Before the war we had got admission in Government college Abbottabad as I have mentioned above. It was located in huge spacious grounds in the city. To us from Burn Hall the building was ugly but to the majority of boys from the villages and the small towns of Hazara, it must have appeared grand if not beautiful. There were free periods and if one missed a class, there were no dire consequences. This state of affairs suited me as well as Khalid and Nuri, another PMA boy whose father had arrived only recently. We became past-masters at the art of playing truant which we still called ‘skipping’ as in school. I was averse to staying in the college after 1 p. m and, since the practical lessons (experimental methods for teaching science subjects) were always scheduled after that time, I bowed out of that ungentlemanly engagement. The experimental classes of physics and chemistry were gentlemanly affairs being supervised respectively by demonstrators nicknamed Baba (I forget the name) and Izzat Sahib who was nicknamed Izzatun Kallan by Khalid Chum immediately. The word Kallan referred to his dark complexion as kala means black. This was, of course, a disgracefully racist thing to say but we were not politically correct or sensitive to peoples’ feelings so much as to even realize that making fun of body attributes, especially the colour of the skin, was wrong. And this despite the fact that I had often taken up the cudgels on behalf of Africans who had come to PMA as cadets if they were ever ridiculed which, however, was very rare. Baba, a bearded gentleman was a tough nut to crack and could say things which made even the louts blush.
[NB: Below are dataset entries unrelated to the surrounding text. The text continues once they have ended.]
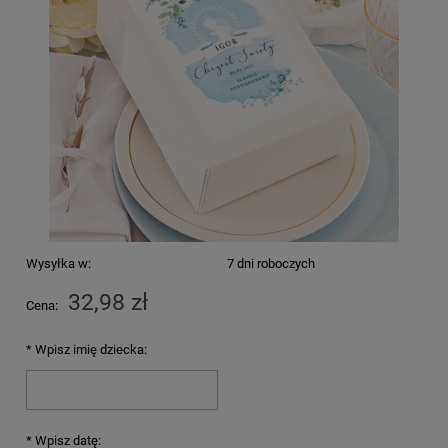
Wysyłka w:
7 dni roboczych
32,98 zł
Cena:
*
Wpisz imię dziecka:
*
Wpisz datę: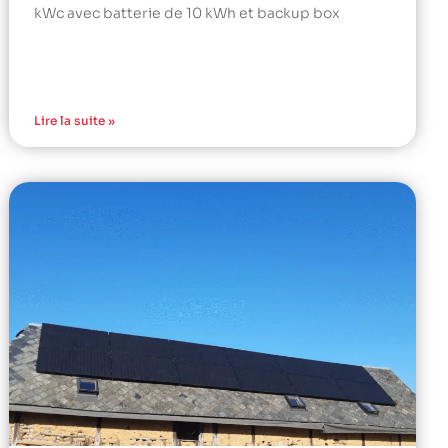
kWc avec batterie de 10 kWh et backup box
Lire la suite »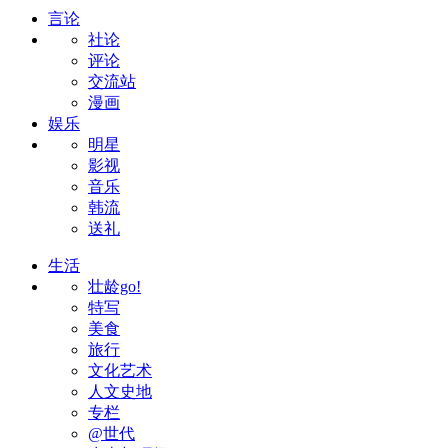
言论
社论
评论
交流站
漫画
娱乐
明星
影视
音乐
韩流
送礼
生活
壮龄go!
特写
美食
旅行
文化艺术
人文史地
专栏
@世代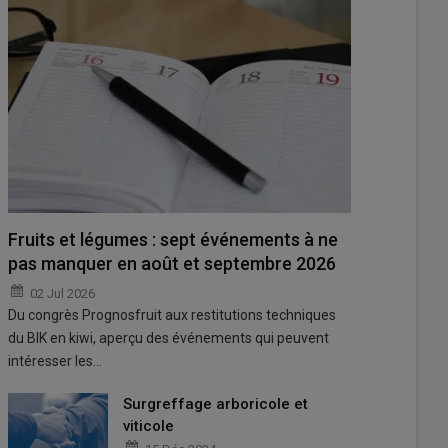
Fruits et légumes : sept événements à ne
pas manquer en août et septembre 2026
02 Jul 2026
Du congrès Prognosfruit aux restitutions techniques
du BIK en kiwi, aperçu des événements qui peuvent
intéresser les…
Surgreffage arboricole et
viticole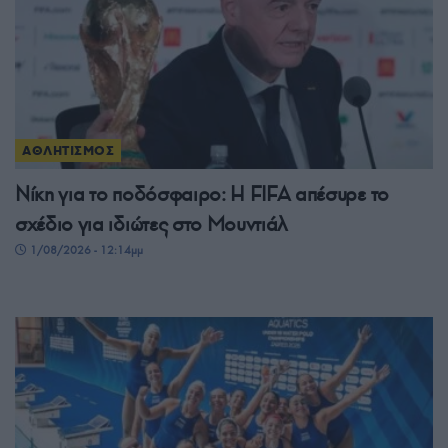
ΑΘΛΗΤΙΣΜΟΣ
Νίκη για το ποδόσφαιρο: Η FIFA απέσυρε το
σχέδιο για ιδιώτες στο Μουντιάλ
1/08/2026 - 12:14μμ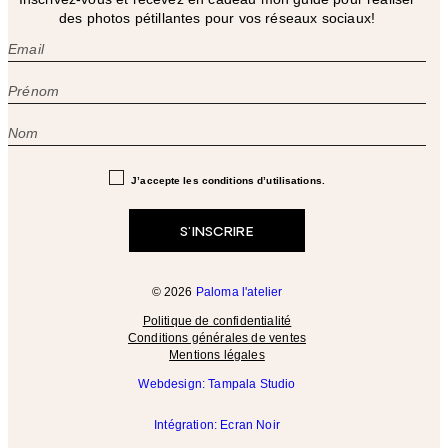
des photos pétillantes pour vos réseaux sociaux!
J’accepte les conditions d’utilisations.
© 2026
Paloma l'atelier
Politique de confidentialité
Conditions générales de ventes
Mentions légales
Webdesign: Tampala Studio
Intégration: Ecran Noir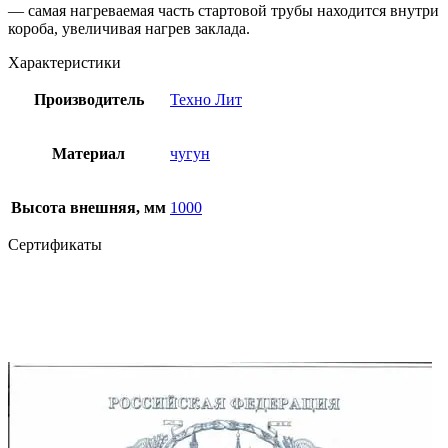
— самая нагреваемая часть стартовой трубы находится внутри
короба, увеличивая нагрев заклада.
Характеристики
Производитель
Техно Лит
Материал
чугун
Высота внешняя, мм
1000
Сертификаты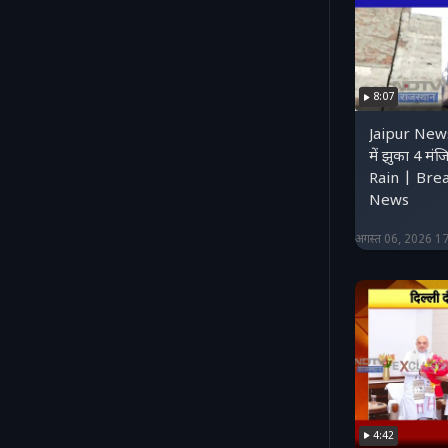
8:07
Jaipur New
में झुका 4 म
Rain | Bre
News
अगस्त 06, 2026 1
4:42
As for Izzat Sahib he let us off quite easily. The joke I had about him was that he came to the class and declared in a sing-song tone in Urdu:
‘You will say that I should let you off. And I will declare that I won’t. And so there will be a quarrel. And so, it is best that you go’. And off we would go chortling with joy.
This was, of course, a made-up story, an allegation, which was based on nothing more than him giving us leave on rare occasions. Izzat Sahib was actually a competent man and despite my missing many classes he did prepare me quite well for the intermediate (12th class) examinations.